*PROBLEM*:
Please return every line of the records below that contains the word "Gameplay".

[Stored items]
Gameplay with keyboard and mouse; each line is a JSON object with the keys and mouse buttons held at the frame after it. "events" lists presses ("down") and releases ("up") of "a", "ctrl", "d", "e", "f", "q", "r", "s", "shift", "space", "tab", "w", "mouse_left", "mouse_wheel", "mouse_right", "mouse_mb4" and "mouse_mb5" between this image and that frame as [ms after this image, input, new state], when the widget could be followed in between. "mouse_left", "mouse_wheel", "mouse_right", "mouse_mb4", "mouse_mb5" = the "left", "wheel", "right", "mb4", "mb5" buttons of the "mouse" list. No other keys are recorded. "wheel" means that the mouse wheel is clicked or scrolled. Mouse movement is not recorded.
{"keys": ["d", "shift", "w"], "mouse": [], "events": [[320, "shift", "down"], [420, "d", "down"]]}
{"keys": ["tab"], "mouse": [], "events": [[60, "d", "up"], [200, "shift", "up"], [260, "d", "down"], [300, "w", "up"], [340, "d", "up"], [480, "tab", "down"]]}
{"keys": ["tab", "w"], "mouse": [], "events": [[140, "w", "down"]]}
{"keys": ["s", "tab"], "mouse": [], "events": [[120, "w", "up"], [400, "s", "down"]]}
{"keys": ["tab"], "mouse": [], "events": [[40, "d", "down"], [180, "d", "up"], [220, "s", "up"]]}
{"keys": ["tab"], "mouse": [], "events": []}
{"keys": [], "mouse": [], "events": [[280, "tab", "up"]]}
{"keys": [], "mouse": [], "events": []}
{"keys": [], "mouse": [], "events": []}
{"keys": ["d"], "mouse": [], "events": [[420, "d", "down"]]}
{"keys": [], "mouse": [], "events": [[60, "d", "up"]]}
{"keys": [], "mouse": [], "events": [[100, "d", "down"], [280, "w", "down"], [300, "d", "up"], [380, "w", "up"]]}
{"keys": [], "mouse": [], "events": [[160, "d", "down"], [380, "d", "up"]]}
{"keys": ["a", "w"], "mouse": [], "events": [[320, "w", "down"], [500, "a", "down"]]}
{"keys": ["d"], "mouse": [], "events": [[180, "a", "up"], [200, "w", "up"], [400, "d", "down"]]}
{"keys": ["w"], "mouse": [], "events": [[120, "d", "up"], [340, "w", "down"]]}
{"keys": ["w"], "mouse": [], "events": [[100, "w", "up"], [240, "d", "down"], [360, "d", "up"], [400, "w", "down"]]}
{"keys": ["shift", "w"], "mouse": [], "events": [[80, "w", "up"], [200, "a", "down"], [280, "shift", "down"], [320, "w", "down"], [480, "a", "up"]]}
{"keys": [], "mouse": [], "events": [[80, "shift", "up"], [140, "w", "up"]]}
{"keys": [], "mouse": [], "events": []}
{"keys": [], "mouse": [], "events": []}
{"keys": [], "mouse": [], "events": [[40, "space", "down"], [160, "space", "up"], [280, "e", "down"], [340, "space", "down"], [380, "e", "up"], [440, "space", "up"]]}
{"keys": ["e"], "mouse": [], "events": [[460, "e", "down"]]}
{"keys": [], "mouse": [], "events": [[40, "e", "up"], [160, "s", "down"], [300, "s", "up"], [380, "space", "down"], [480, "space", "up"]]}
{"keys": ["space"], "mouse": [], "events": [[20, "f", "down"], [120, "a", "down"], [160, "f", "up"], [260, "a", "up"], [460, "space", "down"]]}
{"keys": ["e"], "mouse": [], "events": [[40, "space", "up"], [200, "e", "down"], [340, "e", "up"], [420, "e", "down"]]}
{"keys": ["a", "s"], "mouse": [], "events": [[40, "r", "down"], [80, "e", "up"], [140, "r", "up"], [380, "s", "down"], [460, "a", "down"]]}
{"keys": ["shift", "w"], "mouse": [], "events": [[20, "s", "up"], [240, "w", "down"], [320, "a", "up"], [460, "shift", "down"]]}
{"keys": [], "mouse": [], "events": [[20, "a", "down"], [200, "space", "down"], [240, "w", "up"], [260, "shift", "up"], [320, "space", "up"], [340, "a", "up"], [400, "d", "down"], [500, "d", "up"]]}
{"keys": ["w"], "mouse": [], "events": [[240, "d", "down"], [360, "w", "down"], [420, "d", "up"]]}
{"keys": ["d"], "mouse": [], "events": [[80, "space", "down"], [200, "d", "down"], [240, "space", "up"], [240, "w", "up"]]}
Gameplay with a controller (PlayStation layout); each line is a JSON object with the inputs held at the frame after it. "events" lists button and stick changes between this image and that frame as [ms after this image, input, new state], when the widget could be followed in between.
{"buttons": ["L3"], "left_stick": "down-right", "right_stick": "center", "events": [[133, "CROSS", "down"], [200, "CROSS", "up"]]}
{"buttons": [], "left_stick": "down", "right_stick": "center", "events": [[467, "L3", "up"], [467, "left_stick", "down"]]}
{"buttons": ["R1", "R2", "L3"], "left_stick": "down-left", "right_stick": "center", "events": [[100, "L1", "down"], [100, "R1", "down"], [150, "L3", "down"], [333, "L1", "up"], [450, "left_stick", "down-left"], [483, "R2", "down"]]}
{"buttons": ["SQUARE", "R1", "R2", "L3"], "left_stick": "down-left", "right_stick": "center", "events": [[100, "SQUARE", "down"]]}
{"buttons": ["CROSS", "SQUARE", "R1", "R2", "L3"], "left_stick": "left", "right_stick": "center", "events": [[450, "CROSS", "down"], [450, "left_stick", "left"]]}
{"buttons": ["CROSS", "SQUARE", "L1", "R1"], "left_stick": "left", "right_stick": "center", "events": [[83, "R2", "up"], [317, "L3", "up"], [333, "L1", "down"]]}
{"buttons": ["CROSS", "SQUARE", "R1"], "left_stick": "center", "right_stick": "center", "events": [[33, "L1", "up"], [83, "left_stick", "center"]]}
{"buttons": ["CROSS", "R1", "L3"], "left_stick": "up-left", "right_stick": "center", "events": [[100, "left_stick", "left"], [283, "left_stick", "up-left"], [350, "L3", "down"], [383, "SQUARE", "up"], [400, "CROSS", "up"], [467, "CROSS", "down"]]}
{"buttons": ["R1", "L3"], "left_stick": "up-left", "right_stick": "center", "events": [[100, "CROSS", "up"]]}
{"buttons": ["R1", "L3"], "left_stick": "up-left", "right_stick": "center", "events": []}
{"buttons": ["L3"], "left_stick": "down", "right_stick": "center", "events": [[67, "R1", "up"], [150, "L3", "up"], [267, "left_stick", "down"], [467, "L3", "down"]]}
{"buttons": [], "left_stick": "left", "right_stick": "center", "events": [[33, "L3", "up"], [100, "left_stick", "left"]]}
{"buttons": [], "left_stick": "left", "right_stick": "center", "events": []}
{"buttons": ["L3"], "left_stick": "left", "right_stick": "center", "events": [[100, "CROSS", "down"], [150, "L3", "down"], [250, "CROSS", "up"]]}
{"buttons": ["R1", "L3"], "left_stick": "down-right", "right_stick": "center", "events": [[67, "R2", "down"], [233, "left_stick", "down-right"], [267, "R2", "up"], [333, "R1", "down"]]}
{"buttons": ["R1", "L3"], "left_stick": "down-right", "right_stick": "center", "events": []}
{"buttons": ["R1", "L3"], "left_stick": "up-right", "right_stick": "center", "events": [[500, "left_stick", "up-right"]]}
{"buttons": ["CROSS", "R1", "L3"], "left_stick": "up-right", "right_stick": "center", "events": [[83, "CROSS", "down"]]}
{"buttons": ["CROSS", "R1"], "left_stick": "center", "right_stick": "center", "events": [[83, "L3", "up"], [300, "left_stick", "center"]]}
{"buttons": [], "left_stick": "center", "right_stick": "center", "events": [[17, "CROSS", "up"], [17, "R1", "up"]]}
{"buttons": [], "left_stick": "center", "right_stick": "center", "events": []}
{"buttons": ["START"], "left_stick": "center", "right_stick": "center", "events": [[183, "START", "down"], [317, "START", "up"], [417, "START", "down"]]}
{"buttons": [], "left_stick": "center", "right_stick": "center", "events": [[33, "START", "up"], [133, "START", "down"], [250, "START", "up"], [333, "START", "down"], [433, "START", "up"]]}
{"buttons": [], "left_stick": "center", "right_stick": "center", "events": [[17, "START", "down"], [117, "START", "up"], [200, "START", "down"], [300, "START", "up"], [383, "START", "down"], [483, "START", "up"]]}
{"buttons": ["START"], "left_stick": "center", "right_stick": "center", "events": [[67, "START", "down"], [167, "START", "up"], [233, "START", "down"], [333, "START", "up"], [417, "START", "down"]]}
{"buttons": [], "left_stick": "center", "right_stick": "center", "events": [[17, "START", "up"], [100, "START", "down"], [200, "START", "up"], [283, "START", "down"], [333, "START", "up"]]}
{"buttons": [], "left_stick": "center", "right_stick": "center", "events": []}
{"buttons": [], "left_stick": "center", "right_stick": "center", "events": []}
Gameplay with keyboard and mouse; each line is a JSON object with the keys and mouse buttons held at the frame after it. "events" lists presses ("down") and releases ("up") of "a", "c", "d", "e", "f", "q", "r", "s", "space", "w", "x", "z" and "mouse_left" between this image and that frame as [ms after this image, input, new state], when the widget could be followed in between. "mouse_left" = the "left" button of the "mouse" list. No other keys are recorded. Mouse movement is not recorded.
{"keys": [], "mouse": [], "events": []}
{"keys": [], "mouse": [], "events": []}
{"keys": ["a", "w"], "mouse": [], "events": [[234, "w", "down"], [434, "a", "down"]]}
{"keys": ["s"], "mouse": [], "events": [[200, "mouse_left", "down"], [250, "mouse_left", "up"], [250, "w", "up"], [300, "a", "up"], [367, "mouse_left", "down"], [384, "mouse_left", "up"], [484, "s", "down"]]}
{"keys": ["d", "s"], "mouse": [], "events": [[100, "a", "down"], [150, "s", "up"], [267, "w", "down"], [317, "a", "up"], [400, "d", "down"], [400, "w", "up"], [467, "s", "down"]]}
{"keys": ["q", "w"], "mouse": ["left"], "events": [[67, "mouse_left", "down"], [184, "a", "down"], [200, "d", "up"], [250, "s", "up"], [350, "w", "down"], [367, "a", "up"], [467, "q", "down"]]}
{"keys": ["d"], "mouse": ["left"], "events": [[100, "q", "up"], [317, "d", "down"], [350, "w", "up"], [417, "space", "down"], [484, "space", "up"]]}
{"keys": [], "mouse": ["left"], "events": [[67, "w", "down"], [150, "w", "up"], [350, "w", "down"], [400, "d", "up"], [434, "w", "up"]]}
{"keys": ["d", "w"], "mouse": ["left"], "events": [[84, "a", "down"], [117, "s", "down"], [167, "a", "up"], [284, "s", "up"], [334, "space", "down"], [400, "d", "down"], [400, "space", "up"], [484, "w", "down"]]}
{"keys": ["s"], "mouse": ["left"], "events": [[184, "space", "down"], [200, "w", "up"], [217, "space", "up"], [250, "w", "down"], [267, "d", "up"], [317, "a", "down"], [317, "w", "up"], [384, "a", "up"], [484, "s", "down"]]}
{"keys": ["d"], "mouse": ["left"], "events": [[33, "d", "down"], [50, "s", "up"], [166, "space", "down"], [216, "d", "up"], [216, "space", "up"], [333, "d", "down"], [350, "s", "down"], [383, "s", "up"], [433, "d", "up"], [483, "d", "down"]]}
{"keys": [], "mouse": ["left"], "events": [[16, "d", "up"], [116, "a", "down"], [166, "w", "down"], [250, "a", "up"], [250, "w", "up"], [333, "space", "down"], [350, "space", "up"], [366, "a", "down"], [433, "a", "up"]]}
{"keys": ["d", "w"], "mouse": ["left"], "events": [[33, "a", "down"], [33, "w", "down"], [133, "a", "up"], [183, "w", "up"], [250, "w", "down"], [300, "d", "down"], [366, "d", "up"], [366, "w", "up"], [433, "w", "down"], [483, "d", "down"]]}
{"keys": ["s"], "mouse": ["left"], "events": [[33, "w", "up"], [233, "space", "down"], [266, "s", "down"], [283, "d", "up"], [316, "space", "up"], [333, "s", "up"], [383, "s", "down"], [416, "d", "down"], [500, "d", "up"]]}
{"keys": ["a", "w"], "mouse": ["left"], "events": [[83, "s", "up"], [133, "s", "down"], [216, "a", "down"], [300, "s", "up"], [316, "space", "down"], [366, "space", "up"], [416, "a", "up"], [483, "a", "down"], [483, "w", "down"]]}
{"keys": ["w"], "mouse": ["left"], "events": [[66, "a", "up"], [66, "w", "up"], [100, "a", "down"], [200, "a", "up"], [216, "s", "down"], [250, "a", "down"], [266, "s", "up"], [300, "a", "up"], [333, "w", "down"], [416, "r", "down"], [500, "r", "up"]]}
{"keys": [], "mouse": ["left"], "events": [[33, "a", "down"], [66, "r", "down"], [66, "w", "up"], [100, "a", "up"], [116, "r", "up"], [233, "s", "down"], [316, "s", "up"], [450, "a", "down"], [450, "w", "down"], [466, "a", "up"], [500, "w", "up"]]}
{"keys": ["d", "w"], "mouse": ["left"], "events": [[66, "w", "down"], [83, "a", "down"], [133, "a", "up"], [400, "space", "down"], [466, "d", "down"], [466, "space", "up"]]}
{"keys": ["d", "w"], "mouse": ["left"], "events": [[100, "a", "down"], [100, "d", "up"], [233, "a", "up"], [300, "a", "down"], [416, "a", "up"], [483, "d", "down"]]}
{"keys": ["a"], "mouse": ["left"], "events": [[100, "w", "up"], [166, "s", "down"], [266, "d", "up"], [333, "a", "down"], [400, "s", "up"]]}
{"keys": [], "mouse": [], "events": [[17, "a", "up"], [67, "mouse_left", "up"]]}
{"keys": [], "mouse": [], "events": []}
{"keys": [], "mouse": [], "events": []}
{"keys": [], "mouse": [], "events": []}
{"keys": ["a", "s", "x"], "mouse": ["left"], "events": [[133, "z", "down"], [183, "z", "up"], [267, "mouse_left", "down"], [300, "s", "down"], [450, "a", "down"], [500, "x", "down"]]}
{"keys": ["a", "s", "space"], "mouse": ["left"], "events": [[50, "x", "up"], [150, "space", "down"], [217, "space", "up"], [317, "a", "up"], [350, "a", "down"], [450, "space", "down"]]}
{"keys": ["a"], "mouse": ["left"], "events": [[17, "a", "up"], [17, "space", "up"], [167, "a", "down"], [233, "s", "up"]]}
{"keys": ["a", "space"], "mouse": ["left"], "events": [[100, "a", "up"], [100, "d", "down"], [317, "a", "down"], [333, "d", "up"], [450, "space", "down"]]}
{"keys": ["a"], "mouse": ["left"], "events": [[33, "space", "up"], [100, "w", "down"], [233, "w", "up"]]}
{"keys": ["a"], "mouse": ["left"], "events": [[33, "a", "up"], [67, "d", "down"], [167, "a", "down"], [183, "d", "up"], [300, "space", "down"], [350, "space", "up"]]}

*SOLVED PROBLEM*:
Gameplay with keyboard and mouse; each line is a JSON object with the keys and mouse buttons held at the frame after it. "events" lists presses ("down") and releases ("up") of "a", "ctrl", "d", "e", "f", "q", "r", "s", "shift", "space", "tab", "w", "mouse_left", "mouse_wheel", "mouse_right", "mouse_mb4" and "mouse_mb5" between this image and that frame as [ms after this image, input, new state], when the widget could be followed in between. "mouse_left", "mouse_wheel", "mouse_right", "mouse_mb4", "mouse_mb5" = the "left", "wheel", "right", "mb4", "mb5" buttons of the "mouse" list. No other keys are recorded. "wheel" means that the mouse wheel is clicked or scrolled. Mouse movement is not recorded.
Gameplay with a controller (PlayStation layout); each line is a JSON object with the inputs held at the frame after it. "events" lists button and stick changes between this image and that frame as [ms after this image, input, new state], when the widget could be followed in between.
Gameplay with keyboard and mouse; each line is a JSON object with the keys and mouse buttons held at the frame after it. "events" lists presses ("down") and releases ("up") of "a", "c", "d", "e", "f", "q", "r", "s", "space", "w", "x", "z" and "mouse_left" between this image and that frame as [ms after this image, input, new state], when the widget could be followed in between. "mouse_left" = the "left" button of the "mouse" list. No other keys are recorded. Mouse movement is not recorded.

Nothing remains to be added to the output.